Una ristrutturazione eco-friendly non può non valutare la possibilità di installare impianti sostenibili a energia rinnovabile, un vero e proprio classico del settore del risparmio energetico.

Tra i principali troviamo:

  • Impianto a tetto con pannelli solari termici: sostituisce la caldaia. Utilizza energia solare per produrre acqua calda a costo zero, sia per usi sanitari che per un sistema di riscaldamento a pannelli radianti.
  • Pannelli solari termici compatti ad alta efficienza: progettati per essere installati su superfici piane di piccole dimensioni (come terrazzi e balconi) perché già inclinati su apposite staffe per catturare al meglio l’energia solare.
  • Impianto a tetto con pannelli fotovoltaici: con questo eco-impianto la casa raggiunge l’autosufficienza energetica completa. A costo zero non è solo l’acqua, ma anche l’energia elettrica. Catturando l’energia delle radiazioni solari, i pannelli fotovoltaici la restituiscono sotto forma di elettricità gratuita per alimentare la pompa di calore, gli elettrodomestici e le luci di casa.
  • Pompa di calore aria-acqua reversibile: eco-impianto integrativo che si abbina a un sistema di pannelli radianti a bassa inerzia termica da installare a pavimento, a parete o a soffitto in sostituzione dei termosifoni.
  • Impianto geotermico: dotato di pompa di calore terra-acqua collegata a sonde interrate, l’impianto geotermico può essere installato nel giardino di una villetta privata o nei giardini condominiali. Come funziona?
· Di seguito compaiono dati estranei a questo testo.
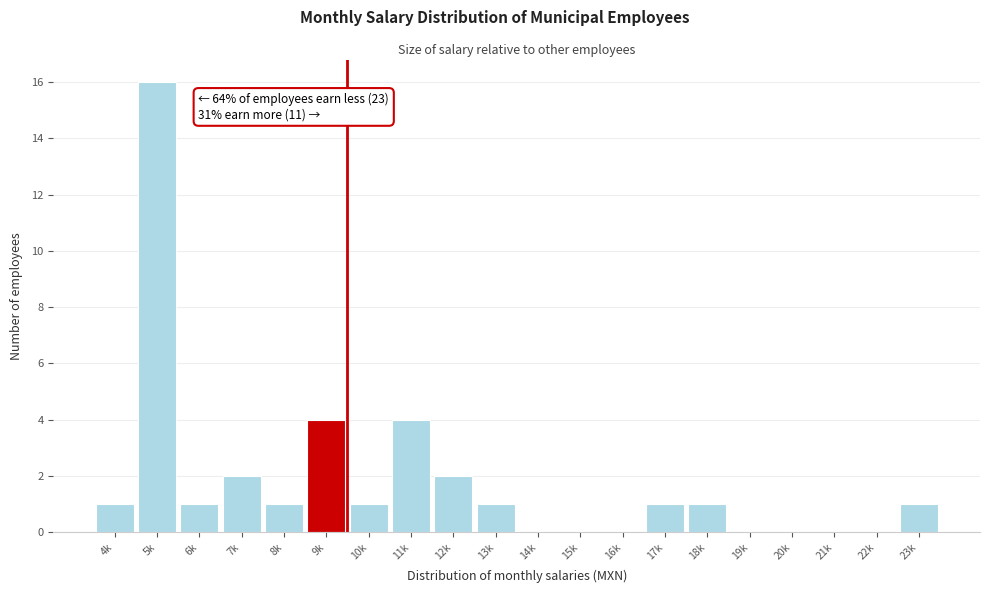

Between 10k and 16k, which is larger?

10k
Semplicissimo: sfrutta il calore naturale presente nel terreno e lo trasmette ai pannelli radianti installati in casa, garantendo così un riscaldamento omogeneo, confortevole e, soprattutto, gratuito.
  • Sistema di recupero dell’acqua di scarico della doccia: un ottimo modo per ristrutturare il bagno con un occhio al risparmio economico ed energetico è quello di installare sotto il piatto doccia un dispositivo che recupera fino al 30-40% dell’energia termica contenuta nell’acqua di scarico della doccia per riutilizzarla come acqua calda per la cucina, i miscelatori e lo scaldabagno.

Come ottimizzare il risparmio energetico in fase di ristrutturazione: conclusioni

Nel nostro articolo su come ristrutturare casa con criteri passivi abbiamo individuato i diversi interventi strutturali che possono essere adottati su un edificio pre-esistente per renderlo energeticamente autonomo e conforme alla normativa Europea.

Alcune misure, come la coibentazione delle pareti (cappotto esterno o interno), gli interventi sul tetto o l’installazione di pannelli solari o fotovoltaici sono più impegnative; altre sono più immediati e facili da realizzare, come la sostituzione delle vecchie finestre piene di spifferi. L’utilizzo di modelli più evoluti di infissi in PVC a bassa conduzione termica e chiusura ermetica rappresenta il primo passo verso l’autonomia energetica.

Ma ciò che emerge è anche una riflessione (eco)filosofica: l’anima green della “casa del futuro” a emissioni e bolletta zero aiuta anche “il pianeta del futuro”. Risparmiare sulla bolletta ci consente, infatti, di salvaguardare soprattutto l’ambiente e il futuro del nostro ecosistema.